Questa prospettiva apre a tutta un’altra serie di considerazioni che hanno a che fare
con il concetto di ambivalenza, cioè la presenza simultanea di due istanze culturali tra
loro contrapposte, interdipendenti e ugualmente
vincolanti, ma anche non identificandosi né differenziandosi, non accettando fino in
fondo i valori familiari, né respingendoli. Si prefigura così un orizzonte valoriale
contraddittorio che per alcuni può essere estraniazione e spaesamento, ma che per
altri è cambiamento e iniziativa.
Ne sono esempio gli immigrati cinesi che, nonostante le differenze culturali che hanno
riscontrato nei paesi ospitanti, sono riusciti a creare un’imprenditoria che gioca una
significativa importanza nell’economia di molti paesi, esaltando la propria identità
etnica e proponendola, nel nostro caso, alla società italiana che, al contrario, riproduce
le divisioni etniche e determina il formarsi di nuove gerarchie sociali. Il lavoro è
dunque un aspetto fondamentale dell’integrazione non solo perché dà la possibilità di
sopravvivere o di vivere dignitosamente, ma anche perché è un fattore cruciale per la
costruzione dell’identità e per l’autostima personale.

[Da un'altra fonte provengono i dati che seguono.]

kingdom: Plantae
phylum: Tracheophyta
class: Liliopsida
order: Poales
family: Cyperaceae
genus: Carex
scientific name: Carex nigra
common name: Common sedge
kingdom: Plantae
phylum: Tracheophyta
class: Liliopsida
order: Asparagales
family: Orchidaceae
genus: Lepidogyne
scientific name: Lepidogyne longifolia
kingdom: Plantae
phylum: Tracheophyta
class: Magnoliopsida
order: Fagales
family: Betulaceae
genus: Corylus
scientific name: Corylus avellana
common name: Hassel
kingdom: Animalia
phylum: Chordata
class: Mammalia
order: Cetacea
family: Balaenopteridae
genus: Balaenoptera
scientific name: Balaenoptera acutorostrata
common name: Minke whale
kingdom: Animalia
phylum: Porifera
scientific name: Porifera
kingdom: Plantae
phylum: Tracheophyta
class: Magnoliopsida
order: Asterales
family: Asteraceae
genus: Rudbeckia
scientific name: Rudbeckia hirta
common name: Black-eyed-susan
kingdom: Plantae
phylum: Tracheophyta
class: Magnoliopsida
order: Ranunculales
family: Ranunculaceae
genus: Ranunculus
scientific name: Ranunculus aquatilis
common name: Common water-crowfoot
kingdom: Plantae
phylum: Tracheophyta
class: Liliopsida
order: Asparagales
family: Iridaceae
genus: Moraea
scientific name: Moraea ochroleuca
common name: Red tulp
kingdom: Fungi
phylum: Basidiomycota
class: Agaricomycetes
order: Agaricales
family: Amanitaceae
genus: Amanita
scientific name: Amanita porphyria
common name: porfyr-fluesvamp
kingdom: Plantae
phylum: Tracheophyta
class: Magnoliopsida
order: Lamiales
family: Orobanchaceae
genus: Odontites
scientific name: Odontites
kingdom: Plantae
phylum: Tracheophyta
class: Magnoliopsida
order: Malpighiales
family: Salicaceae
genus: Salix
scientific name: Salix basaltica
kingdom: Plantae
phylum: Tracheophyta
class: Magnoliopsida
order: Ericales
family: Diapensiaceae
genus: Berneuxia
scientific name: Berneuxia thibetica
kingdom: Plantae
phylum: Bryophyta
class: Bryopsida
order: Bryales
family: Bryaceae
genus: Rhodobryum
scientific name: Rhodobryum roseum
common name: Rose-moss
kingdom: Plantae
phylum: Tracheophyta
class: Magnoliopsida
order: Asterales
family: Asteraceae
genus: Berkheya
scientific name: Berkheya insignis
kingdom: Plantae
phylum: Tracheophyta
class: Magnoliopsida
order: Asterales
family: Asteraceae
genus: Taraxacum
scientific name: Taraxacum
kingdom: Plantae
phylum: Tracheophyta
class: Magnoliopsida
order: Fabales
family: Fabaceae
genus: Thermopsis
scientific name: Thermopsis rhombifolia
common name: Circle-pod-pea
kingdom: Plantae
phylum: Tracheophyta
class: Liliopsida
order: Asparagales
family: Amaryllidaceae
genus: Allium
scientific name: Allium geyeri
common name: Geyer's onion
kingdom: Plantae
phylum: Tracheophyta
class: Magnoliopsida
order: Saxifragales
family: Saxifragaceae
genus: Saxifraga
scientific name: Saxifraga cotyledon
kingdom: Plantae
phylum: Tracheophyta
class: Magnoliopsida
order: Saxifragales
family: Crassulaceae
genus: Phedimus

In Italia è anche il requisito che consente alla gran parte degli immigrati di risiedere
legalmente nel nostro paese: una condizione di disoccupazione, anche temporanea,
comporta il rischio di un passaggio ad una situazione di marginalità, se non di
illegalità. Nonostante ciò, all’elevata integrazione economica, nel caso dei cinesi
immigrati, non ha corrisposto un’analoga integrazione sociale e l’intraprendenza degli
imprenditori stata vista sin dall’inizio con sospetto e ostilità da molti italiani: da
allora lo stereotipo di impenetrabili “Chinatowns”, con diffusi fenomeni di mafia e
criminalità, è stato ampiamente diffuso dalla stampa e dagli altri organi di
informazione. L’emergente ruolo della Cina come nuova potenza economica sembra,
per certi versi, avere accentuato sentimenti di preoccupazione, diffidenza e ostilità
verso i cinesi (di Cina e d’Italia) e anche a distanza di alcuni decenni, essi restano
ancora gli atteggiamenti prevalenti verso questa popolazione tanto che anche le nuove
generazioni, nate e cresciute in Italia, continuano ad essere identificate come estranee
e spinte verso una forzata identificazione etnica.